El profesor se levantó, fue a la estantería de enfrente y empezó a buscar algo con ardor, pero su voz irritada habitual gritó: «Jane, Jane, ¿qué le ha ocurrido a mi Dowden?». Preguntaba a la mujer sobre el paradero del Dowden incluso antes de que aquélla apareciera. De nuevo sobresaltada, la mujer apareció. Luego le reprendió con su habitual: «Aquí está, señor» y se marchó, pero el profesor parecía completamente indiferente a sus palabras y, abriendo ávidamente el libro, dijo:

—Sí, aquí está. Dowden, con justicia, ha incluido aquí mi nombre. Escribe sobre el Sr. Craig, especialista en estudios shakespearianos. Este libro fue publicado en 187…, y mi investigación es muy anterior a esto.

Quedé maravillado ante la perseverancia del profesor. Aproveché para preguntarle cuándo estaría terminado.

—No tengo ni idea —dijo, devolviendo el Dowden a su lugar anterior—. Simplemente, haré todo lo que pueda antes de morirme.

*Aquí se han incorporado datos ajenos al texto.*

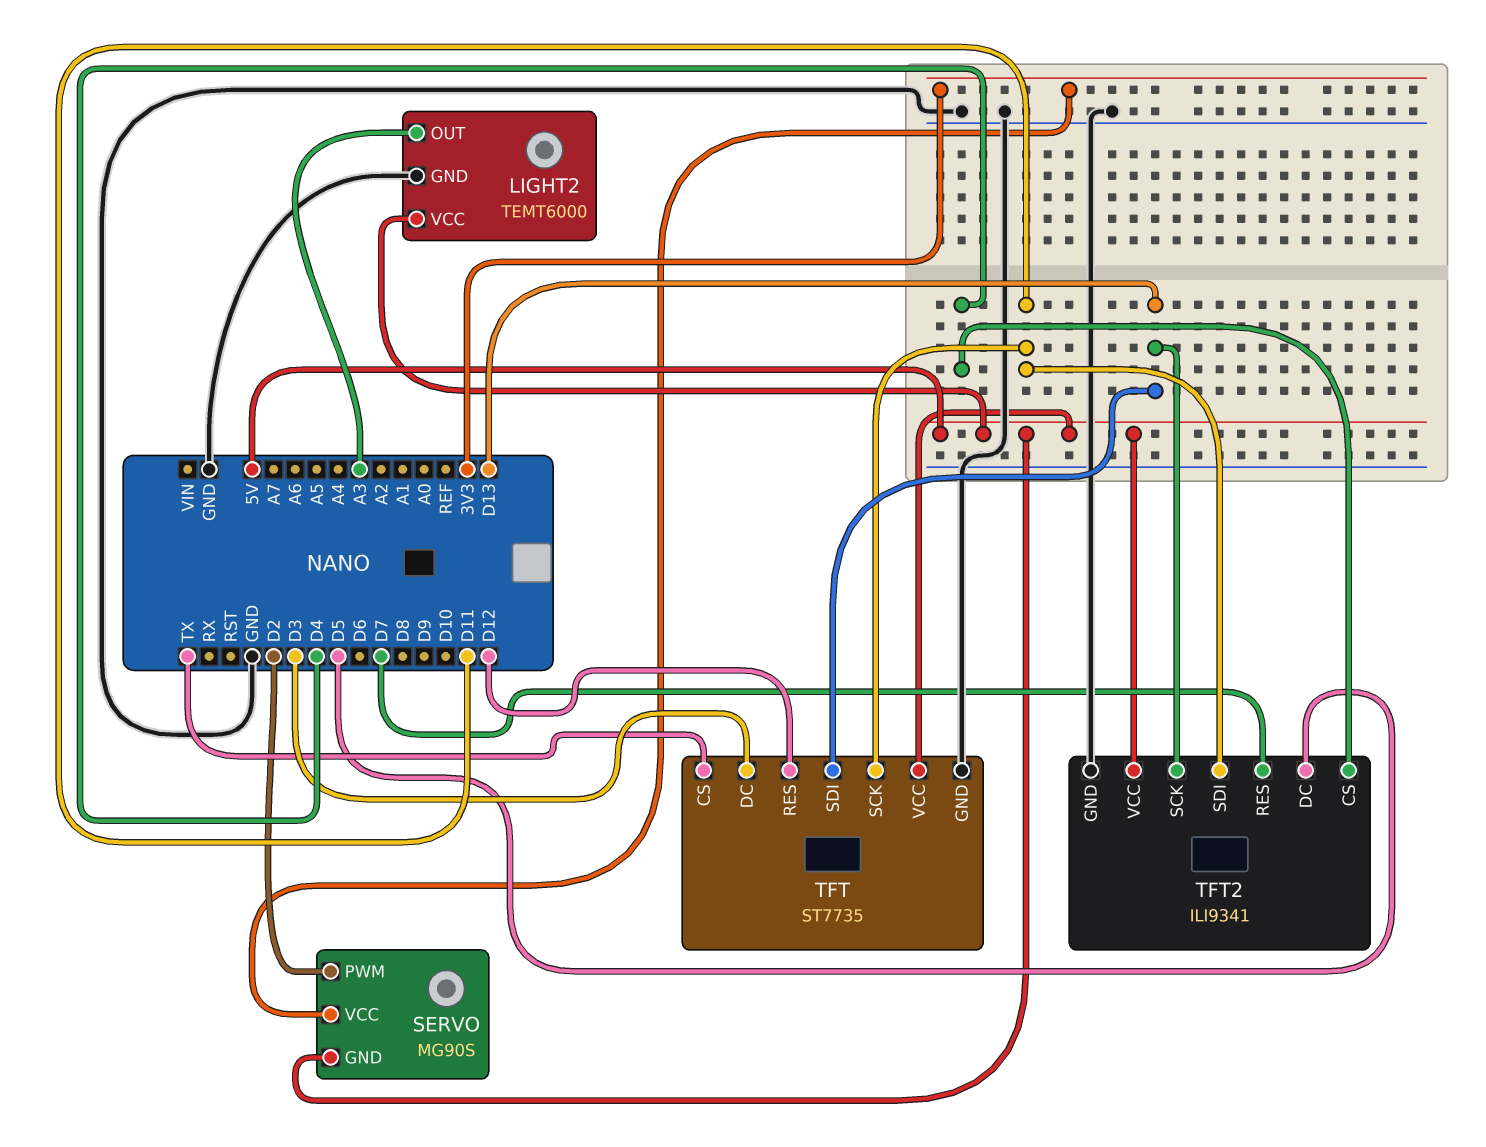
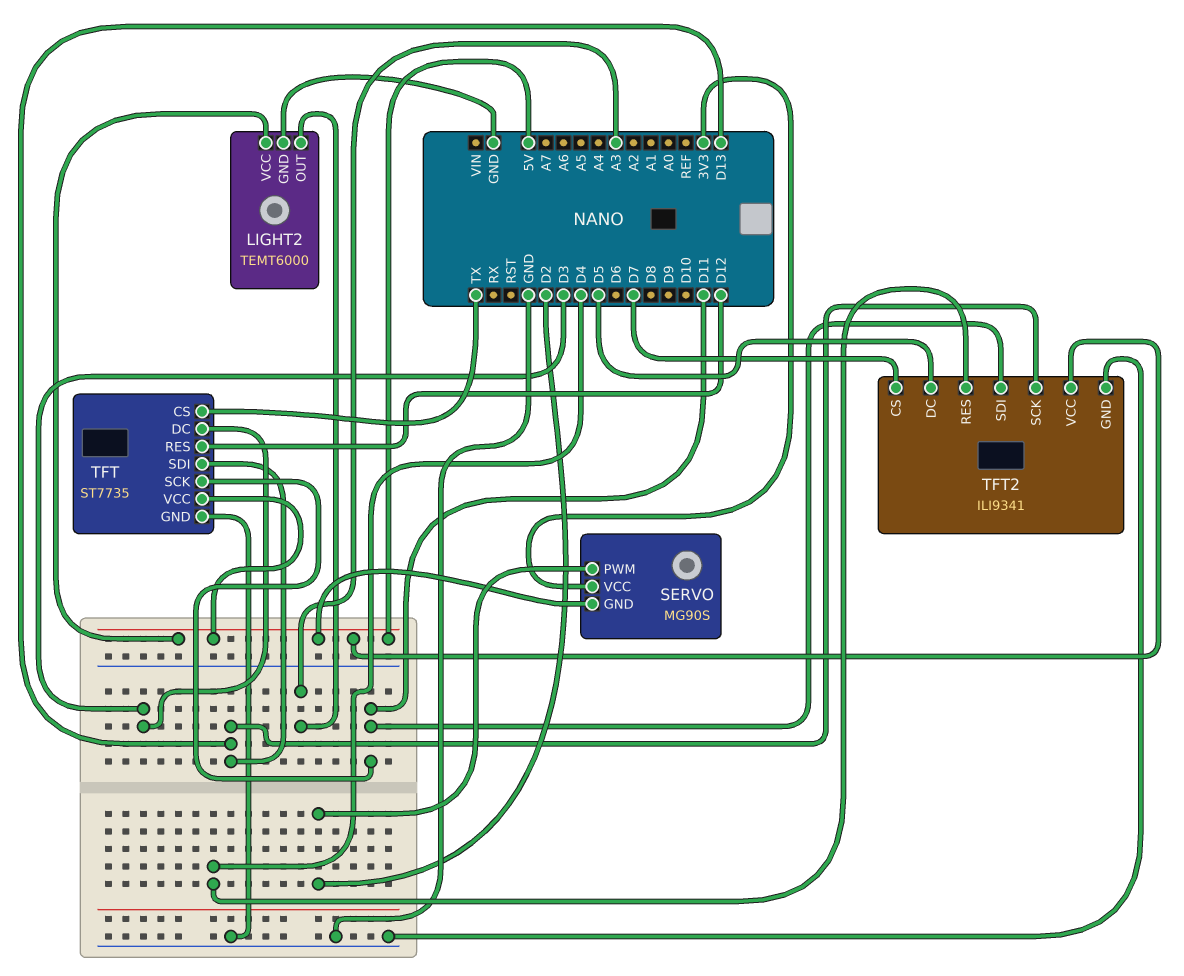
TFT2 pin CS: D4 -> D7
TFT2 pin RES: D7 -> D4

Al cabo de poco tiempo dejé de ir a casa del profesor. Poco antes de dejarlo, el profesor me preguntó si en alguna universidad japonesa tenían necesidad de un profesor occidental. «Si fuera más joven, iría», dijo con una expresión un tanto melancólica. Esta fue la única vez en que se insinuó algún sentimiento en el rostro del profesor. Le consolé diciendo que todavía era joven, pero él dijo: «No, no, podría pasarme algo en cualquier momento. Ya tengo cincuenta y seis años», y se quedó extrañamente abatido.

Dos años después de mi regreso al Japón, se publicó un artículo en una revista literaria recién aparecida en el que se decía que el Sr. Craig había muerto. Habían añadido dos o tres líneas informando de que era un especialista en estudios sobre Shakespeare. Dejé la revista y me pregunté si aquel diccionario habría quedado finalmente inacabado y si habría acabado como papel usado.